What this task involves — All lines with the word "格式图像的片段着色器" must be pulled from the entries below.

☆ ☆ ☆ ☆ ☆

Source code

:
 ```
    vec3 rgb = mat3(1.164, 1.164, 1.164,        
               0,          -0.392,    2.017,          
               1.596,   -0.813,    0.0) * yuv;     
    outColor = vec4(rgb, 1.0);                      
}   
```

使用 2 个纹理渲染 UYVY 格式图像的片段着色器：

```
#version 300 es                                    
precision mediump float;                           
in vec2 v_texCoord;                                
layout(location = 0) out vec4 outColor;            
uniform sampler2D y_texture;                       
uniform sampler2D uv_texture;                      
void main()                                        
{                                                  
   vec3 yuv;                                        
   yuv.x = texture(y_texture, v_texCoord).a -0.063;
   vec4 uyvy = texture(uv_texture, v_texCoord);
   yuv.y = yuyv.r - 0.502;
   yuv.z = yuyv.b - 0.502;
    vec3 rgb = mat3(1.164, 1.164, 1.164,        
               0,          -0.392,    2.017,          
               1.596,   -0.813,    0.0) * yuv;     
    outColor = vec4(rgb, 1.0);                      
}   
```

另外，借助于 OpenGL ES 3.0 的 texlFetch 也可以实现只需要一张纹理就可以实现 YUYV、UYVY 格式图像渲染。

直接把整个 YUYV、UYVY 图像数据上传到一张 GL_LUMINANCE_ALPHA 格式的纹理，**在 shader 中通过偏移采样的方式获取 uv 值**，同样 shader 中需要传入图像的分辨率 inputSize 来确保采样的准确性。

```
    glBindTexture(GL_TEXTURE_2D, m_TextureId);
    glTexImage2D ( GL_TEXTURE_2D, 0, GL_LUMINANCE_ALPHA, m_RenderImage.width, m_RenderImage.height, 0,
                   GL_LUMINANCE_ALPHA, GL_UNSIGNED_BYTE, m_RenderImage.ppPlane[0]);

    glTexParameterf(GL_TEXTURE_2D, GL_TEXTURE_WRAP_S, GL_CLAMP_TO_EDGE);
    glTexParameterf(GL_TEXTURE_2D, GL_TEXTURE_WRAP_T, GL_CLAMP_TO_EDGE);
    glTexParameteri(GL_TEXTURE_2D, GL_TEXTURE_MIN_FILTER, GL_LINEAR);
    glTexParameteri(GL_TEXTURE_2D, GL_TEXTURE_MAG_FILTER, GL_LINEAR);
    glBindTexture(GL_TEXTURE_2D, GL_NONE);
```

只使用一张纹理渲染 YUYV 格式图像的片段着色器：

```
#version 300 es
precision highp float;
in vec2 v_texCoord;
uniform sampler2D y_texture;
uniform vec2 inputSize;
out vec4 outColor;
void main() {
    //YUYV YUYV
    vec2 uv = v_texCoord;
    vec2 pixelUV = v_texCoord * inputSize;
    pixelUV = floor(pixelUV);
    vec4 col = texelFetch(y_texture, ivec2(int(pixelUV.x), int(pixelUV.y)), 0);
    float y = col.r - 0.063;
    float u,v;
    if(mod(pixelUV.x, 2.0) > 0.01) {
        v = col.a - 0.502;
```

☆ ☆ ☆ ☆ ☆

Solution for this task —
使用 2 个纹理渲染 UYVY 格式图像的片段着色器：
只使用一张纹理渲染 YUYV 格式图像的片段着色器：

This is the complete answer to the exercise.